Gillum had 34 percent off the vote, Graham had 32 percent, Levine had 20 percent and Greene had 10 percent, even though he had informally quit the race.

“Florida has proved that this is no ordinary campaign,” said Our Revolution, the political action committee launched after Sanders’ unsuccessful bid for the 2016 Democratic presidential nomination. “We have a true progressive on the ballot, the first black major party nominee for governor in state history, and he is counting on our support. That is why Senator Bernie Sanders, local groups, and Gillum’s grassroots army got out the vote to put him over the top in this primary.”

Rick Scott, Florida’s current governor, won the GOP Senate nomination and will face incumbent Sen. Bill Nelson, who was uncontested in the Democratic primary. Democrats are favored to retake the U.S. House of Representatives, and Republicans hope to keep or expand their 50-49 majority in the Senate. Scott is seen as one of the stronger contenders in the GOP bid to unseat Democrats.

A number of Jewish candidates featured prominently in House races.

Alan Grayson, a Jewish left-wing firebrand who retired his seat in Florida’s 9th District in 2016 in a failed bid for the Senate, lost his bid to win the seat back, going down 34 percent to 66 percent to the man who succeeded him, Darren Soto.

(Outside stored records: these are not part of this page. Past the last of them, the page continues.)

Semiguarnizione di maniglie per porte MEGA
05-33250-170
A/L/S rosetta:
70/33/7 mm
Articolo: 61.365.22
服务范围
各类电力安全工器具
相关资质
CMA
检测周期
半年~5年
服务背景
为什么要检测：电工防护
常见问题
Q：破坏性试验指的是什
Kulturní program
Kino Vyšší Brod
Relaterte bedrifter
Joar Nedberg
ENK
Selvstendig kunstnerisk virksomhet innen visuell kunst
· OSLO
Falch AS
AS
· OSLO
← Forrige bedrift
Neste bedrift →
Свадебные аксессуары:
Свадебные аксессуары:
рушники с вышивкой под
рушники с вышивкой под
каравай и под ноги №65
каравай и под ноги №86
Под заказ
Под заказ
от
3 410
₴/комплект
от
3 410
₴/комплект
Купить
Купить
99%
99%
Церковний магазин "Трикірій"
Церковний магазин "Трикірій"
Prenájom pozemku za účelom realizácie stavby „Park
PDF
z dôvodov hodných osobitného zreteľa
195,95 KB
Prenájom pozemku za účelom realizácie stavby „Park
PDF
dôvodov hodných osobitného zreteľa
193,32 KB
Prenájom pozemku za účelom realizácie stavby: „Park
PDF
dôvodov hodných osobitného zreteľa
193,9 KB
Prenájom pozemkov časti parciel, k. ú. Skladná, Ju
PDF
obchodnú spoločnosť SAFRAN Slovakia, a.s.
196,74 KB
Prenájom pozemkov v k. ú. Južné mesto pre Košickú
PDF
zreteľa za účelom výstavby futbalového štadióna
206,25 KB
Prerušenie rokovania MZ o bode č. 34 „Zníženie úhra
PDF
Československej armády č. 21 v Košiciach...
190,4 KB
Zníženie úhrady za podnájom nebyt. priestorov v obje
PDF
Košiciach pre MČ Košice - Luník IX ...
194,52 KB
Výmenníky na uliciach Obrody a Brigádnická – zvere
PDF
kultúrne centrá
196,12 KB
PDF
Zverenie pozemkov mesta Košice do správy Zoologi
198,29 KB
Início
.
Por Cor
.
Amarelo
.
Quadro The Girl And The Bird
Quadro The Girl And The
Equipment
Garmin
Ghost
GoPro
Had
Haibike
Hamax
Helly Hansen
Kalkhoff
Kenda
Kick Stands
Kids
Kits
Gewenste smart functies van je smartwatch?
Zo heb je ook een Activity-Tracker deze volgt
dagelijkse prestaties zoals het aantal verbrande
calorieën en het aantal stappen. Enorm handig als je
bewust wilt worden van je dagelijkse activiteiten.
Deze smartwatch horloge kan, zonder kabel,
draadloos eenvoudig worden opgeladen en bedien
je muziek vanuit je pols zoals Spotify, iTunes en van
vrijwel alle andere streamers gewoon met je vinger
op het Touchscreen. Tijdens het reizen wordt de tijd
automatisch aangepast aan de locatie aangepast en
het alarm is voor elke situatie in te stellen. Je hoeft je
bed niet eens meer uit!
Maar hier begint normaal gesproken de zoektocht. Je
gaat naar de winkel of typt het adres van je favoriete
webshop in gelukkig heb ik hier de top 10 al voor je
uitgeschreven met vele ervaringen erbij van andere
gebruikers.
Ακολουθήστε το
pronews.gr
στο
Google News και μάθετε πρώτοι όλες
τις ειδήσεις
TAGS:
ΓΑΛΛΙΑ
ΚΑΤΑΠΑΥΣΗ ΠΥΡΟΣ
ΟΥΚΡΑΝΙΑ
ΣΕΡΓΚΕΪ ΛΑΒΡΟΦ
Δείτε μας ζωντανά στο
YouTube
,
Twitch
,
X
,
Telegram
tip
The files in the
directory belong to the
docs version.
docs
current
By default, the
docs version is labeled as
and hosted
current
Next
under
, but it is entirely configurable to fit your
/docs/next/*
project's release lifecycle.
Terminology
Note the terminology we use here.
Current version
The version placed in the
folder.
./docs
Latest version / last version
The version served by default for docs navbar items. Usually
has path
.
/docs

David Shapiro, a lawyer, won the Democratic nod in the 16th District, south of St. Petersburg and Tampa on Florida’s west coast. He will face Vern Buchanan, the Republican incumbent. Buchanan has the edge, but pundits say he is more vulnerable than he has been in recent elections because of Democratic voters energized by Trump’s presidency.

Also seen as having moved from safe to vulnerable is incumbent GOP congressman Brian Mast in Florida in the 18th District, which comprises a patch of coast north of Palm Beach. He now faces Lauren Baer, a top State Department adviser on human rights under President Barack Obama, who has the distinction of having secured an endorsement from the rabbi who presided at her Bat Mitzvah, in an Op-Ed appearing in the local Jewish newspaper.

David Holden, a Jewish financial adviser and political activist from Naples on the southwest coast, won the Democratic nod to face GOP incumbent Francis Rooney, but Holden’s bid is seen as more quixotic, given the 19th District’s deeply conservative pedigree.

In the 1st District in Florida’s panhandle, Jennifer Zimmerman, a physician whose husband is Jewish, won the Democratic nod to face incumbent GOP Rep. Matt Gaetz, like DeSantis, a prominent House backer of trump, and like Rooney, seen as in a safe seat.

Florida’s three incumbent Jewish Democrats in the House will continue to November elections: Lois Frankel in the 21st District, Ted Deutch in the 22nd and Debbie Wasserman Schultz in the 23rd — all districts in the state’s southeast. Frankel and Wasserman Schultz were uncontested and Deutch crushed a rival.

Wasserman Schultz will face for the third time Republican Joe Kaufman, who has written for a number of right-wing pro-Israel outfits, including the Freedom Center and the Middle East Forum.

Also going to primaries elections on Tuesday was Arizona, just days after the death of its senior senator, John McCain, who was the Republican presidential nominee in 2008. Doug Ducey, the Republican governor, has yet to name a successor to serve out McCain’s term.

The race to watch is for the seat of Sen. Jeff Flake, a Republican who has been outspoken in his opposition to Trump and who is retiring. Two congresswomen are in the running for Flake’s seat: Rep. Kyrsten Sinema won the Democratic nod and Rep. Martha McSally is the Republican nominee.

Sinema in the 2000s was an activist with close associations with far-left groups, including some that were sharply critical of Israel. She has since become a fiercely centrist Democrat, who regularly attends American Israel Public Affairs Committee conferences, who has said she would not back Sen. Chuck Schumer for party leader — and who is the rare Democrat who has praise for Trump, for his support for veterans.

Trump didn’t have a pick in the Republican race which helped McSally, an establishment Republican, fend off two hardline Trumpians who share the president’s antipathy to immigration.